§ Problem details: Print out every entry that follows, exactly as written.

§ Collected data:
-- -- --

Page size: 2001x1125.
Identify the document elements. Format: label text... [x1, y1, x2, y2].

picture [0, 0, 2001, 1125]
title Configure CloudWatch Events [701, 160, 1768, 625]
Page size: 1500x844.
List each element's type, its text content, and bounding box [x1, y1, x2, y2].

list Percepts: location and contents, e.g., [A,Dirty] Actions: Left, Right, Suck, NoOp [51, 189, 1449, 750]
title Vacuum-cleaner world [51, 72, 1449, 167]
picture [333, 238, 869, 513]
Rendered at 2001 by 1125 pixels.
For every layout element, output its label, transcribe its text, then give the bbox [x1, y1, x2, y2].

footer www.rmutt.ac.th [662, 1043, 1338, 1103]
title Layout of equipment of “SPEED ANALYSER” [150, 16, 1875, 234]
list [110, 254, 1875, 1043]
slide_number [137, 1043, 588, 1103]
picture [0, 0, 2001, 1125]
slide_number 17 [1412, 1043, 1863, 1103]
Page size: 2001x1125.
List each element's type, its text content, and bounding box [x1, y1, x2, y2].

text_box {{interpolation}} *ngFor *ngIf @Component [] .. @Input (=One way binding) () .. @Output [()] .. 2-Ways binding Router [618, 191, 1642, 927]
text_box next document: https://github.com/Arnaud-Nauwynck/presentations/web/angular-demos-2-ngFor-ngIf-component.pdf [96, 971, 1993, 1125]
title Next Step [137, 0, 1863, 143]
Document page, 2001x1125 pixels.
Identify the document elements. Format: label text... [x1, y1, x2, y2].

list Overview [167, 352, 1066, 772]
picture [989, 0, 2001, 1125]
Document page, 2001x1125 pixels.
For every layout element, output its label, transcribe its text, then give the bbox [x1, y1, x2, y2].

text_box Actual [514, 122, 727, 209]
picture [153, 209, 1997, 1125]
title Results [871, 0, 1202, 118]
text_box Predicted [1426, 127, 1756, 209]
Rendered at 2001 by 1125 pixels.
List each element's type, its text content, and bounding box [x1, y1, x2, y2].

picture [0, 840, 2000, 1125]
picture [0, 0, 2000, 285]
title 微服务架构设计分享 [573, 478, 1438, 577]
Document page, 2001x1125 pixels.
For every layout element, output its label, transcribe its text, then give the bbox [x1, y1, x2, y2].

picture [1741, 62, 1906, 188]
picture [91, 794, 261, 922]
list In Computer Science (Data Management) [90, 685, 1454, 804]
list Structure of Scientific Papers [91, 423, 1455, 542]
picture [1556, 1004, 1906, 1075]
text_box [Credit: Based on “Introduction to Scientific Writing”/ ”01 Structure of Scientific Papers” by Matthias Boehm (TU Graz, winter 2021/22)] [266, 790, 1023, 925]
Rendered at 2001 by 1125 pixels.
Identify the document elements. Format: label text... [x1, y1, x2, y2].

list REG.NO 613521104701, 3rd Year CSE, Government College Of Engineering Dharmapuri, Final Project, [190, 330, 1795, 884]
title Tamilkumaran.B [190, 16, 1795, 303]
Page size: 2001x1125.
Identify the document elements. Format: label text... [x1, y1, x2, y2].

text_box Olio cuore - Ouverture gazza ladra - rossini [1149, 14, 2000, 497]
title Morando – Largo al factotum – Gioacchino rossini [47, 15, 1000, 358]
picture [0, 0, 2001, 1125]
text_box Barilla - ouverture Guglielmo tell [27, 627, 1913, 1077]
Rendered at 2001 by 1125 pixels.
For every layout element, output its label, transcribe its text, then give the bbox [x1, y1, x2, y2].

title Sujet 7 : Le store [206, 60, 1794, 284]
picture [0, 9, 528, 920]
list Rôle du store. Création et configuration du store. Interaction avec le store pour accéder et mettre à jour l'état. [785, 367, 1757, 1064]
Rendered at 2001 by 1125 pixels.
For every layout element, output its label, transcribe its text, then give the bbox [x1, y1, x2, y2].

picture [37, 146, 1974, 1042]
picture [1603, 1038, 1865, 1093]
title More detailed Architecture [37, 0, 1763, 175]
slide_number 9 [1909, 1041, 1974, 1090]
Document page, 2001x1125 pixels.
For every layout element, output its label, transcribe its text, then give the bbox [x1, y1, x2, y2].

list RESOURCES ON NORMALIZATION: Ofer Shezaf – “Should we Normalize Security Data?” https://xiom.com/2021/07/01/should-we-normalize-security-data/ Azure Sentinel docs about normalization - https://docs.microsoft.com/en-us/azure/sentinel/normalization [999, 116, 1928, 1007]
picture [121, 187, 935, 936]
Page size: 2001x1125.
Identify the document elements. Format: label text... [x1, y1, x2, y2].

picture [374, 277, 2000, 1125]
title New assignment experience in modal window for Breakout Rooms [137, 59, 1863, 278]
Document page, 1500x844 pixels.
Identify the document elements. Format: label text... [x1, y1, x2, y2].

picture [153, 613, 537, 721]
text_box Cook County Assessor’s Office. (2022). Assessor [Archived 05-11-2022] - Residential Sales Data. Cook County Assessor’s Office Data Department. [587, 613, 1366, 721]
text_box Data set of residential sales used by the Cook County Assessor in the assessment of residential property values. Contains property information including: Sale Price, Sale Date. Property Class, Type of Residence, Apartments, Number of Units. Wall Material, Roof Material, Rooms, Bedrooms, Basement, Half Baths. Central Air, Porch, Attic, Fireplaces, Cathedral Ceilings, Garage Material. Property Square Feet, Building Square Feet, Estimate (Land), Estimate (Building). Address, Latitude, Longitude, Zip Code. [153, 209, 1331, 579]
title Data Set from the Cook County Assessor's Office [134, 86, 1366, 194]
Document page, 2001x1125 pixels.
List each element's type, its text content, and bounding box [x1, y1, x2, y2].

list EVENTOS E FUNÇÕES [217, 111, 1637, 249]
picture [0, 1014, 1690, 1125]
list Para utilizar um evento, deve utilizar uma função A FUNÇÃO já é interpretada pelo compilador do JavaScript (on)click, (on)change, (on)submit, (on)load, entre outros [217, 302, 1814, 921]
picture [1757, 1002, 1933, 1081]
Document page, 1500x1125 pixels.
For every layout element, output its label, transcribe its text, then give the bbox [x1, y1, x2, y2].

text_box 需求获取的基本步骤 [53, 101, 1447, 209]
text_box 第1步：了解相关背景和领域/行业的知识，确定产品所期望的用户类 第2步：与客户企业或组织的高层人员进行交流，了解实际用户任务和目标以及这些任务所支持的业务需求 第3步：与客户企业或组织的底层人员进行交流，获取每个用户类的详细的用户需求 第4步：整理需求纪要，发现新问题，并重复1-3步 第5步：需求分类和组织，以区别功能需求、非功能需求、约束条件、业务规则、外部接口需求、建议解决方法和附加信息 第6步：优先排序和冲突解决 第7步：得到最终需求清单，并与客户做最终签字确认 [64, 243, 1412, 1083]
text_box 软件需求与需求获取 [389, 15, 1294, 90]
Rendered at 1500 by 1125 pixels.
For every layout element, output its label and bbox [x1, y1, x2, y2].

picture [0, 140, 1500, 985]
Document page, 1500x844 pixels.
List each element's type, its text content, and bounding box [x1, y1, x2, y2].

-- -- --

§ Result of the task:
Page size: 2001x1125.
Identify the document elements. Format: label text... [x1, y1, x2, y2].

picture [0, 0, 2001, 1125]
title Configure CloudWatch Events [701, 160, 1768, 625]
Page size: 1500x844.
List each element's type, its text content, and bounding box [x1, y1, x2, y2].

list Percepts: location and contents, e.g., [A,Dirty] Actions: Left, Right, Suck, NoOp [51, 189, 1449, 750]
title Vacuum-cleaner world [51, 72, 1449, 167]
picture [333, 238, 869, 513]
Rendered at 2001 by 1125 pixels.
For every layout element, output its label, transcribe its text, then give the bbox [x1, y1, x2, y2].

footer www.rmutt.ac.th [662, 1043, 1338, 1103]
title Layout of equipment of “SPEED ANALYSER” [150, 16, 1875, 234]
list [110, 254, 1875, 1043]
slide_number [137, 1043, 588, 1103]
picture [0, 0, 2001, 1125]
slide_number 17 [1412, 1043, 1863, 1103]
Page size: 2001x1125.
List each element's type, its text content, and bounding box [x1, y1, x2, y2].

text_box {{interpolation}} *ngFor *ngIf @Component [] .. @Input (=One way binding) () .. @Output [()] .. 2-Ways binding Router [618, 191, 1642, 927]
text_box next document: https://github.com/Arnaud-Nauwynck/presentations/web/angular-demos-2-ngFor-ngIf-component.pdf [96, 971, 1993, 1125]
title Next Step [137, 0, 1863, 143]
Document page, 2001x1125 pixels.
Identify the document elements. Format: label text... [x1, y1, x2, y2].

list Overview [167, 352, 1066, 772]
picture [989, 0, 2001, 1125]
Document page, 2001x1125 pixels.
For every layout element, output its label, transcribe its text, then give the bbox [x1, y1, x2, y2].

text_box Actual [514, 122, 727, 209]
picture [153, 209, 1997, 1125]
title Results [871, 0, 1202, 118]
text_box Predicted [1426, 127, 1756, 209]
Rendered at 2001 by 1125 pixels.
List each element's type, its text content, and bounding box [x1, y1, x2, y2].

picture [0, 840, 2000, 1125]
picture [0, 0, 2000, 285]
title 微服务架构设计分享 [573, 478, 1438, 577]
Document page, 2001x1125 pixels.
For every layout element, output its label, transcribe its text, then give the bbox [x1, y1, x2, y2].

picture [1741, 62, 1906, 188]
picture [91, 794, 261, 922]
list In Computer Science (Data Management) [90, 685, 1454, 804]
list Structure of Scientific Papers [91, 423, 1455, 542]
picture [1556, 1004, 1906, 1075]
text_box [Credit: Based on “Introduction to Scientific Writing”/ ”01 Structure of Scientific Papers” by Matthias Boehm (TU Graz, winter 2021/22)] [266, 790, 1023, 925]
Rendered at 2001 by 1125 pixels.
Identify the document elements. Format: label text... [x1, y1, x2, y2].

list REG.NO 613521104701, 3rd Year CSE, Government College Of Engineering Dharmapuri, Final Project, [190, 330, 1795, 884]
title Tamilkumaran.B [190, 16, 1795, 303]
Page size: 2001x1125.
Identify the document elements. Format: label text... [x1, y1, x2, y2].

text_box Olio cuore - Ouverture gazza ladra - rossini [1149, 14, 2000, 497]
title Morando – Largo al factotum – Gioacchino rossini [47, 15, 1000, 358]
picture [0, 0, 2001, 1125]
text_box Barilla - ouverture Guglielmo tell [27, 627, 1913, 1077]
Rendered at 2001 by 1125 pixels.
For every layout element, output its label, transcribe its text, then give the bbox [x1, y1, x2, y2].

title Sujet 7 : Le store [206, 60, 1794, 284]
picture [0, 9, 528, 920]
list Rôle du store. Création et configuration du store. Interaction avec le store pour accéder et mettre à jour l'état. [785, 367, 1757, 1064]
Rendered at 2001 by 1125 pixels.
For every layout element, output its label, transcribe its text, then give the bbox [x1, y1, x2, y2].

picture [37, 146, 1974, 1042]
picture [1603, 1038, 1865, 1093]
title More detailed Architecture [37, 0, 1763, 175]
slide_number 9 [1909, 1041, 1974, 1090]
Document page, 2001x1125 pixels.
For every layout element, output its label, transcribe its text, then give the bbox [x1, y1, x2, y2].

list RESOURCES ON NORMALIZATION: Ofer Shezaf – “Should we Normalize Security Data?” https://xiom.com/2021/07/01/should-we-normalize-security-data/ Azure Sentinel docs about normalization - https://docs.microsoft.com/en-us/azure/sentinel/normalization [999, 116, 1928, 1007]
picture [121, 187, 935, 936]
Page size: 2001x1125.
Identify the document elements. Format: label text... [x1, y1, x2, y2].

picture [374, 277, 2000, 1125]
title New assignment experience in modal window for Breakout Rooms [137, 59, 1863, 278]
Document page, 1500x844 pixels.
Identify the document elements. Format: label text... [x1, y1, x2, y2].

picture [153, 613, 537, 721]
text_box Cook County Assessor’s Office. (2022). Assessor [Archived 05-11-2022] - Residential Sales Data. Cook County Assessor’s Office Data Department. [587, 613, 1366, 721]
text_box Data set of residential sales used by the Cook County Assessor in the assessment of residential property values. Contains property information including: Sale Price, Sale Date. Property Class, Type of Residence, Apartments, Number of Units. Wall Material, Roof Material, Rooms, Bedrooms, Basement, Half Baths. Central Air, Porch, Attic, Fireplaces, Cathedral Ceilings, Garage Material. Property Square Feet, Building Square Feet, Estimate (Land), Estimate (Building). Address, Latitude, Longitude, Zip Code. [153, 209, 1331, 579]
title Data Set from the Cook County Assessor's Office [134, 86, 1366, 194]
Document page, 2001x1125 pixels.
List each element's type, its text content, and bounding box [x1, y1, x2, y2].

list EVENTOS E FUNÇÕES [217, 111, 1637, 249]
picture [0, 1014, 1690, 1125]
list Para utilizar um evento, deve utilizar uma função A FUNÇÃO já é interpretada pelo compilador do JavaScript (on)click, (on)change, (on)submit, (on)load, entre outros [217, 302, 1814, 921]
picture [1757, 1002, 1933, 1081]
Document page, 1500x1125 pixels.
For every layout element, output its label, transcribe its text, then give the bbox [x1, y1, x2, y2].

text_box 需求获取的基本步骤 [53, 101, 1447, 209]
text_box 第1步：了解相关背景和领域/行业的知识，确定产品所期望的用户类 第2步：与客户企业或组织的高层人员进行交流，了解实际用户任务和目标以及这些任务所支持的业务需求 第3步：与客户企业或组织的底层人员进行交流，获取每个用户类的详细的用户需求 第4步：整理需求纪要，发现新问题，并重复1-3步 第5步：需求分类和组织，以区别功能需求、非功能需求、约束条件、业务规则、外部接口需求、建议解决方法和附加信息 第6步：优先排序和冲突解决 第7步：得到最终需求清单，并与客户做最终签字确认 [64, 243, 1412, 1083]
text_box 软件需求与需求获取 [389, 15, 1294, 90]
Rendered at 1500 by 1125 pixels.
For every layout element, output its label and bbox [x1, y1, x2, y2].

picture [0, 140, 1500, 985]
Document page, 1500x844 pixels.
List each element's type, its text content, and bounding box [x1, y1, x2, y2].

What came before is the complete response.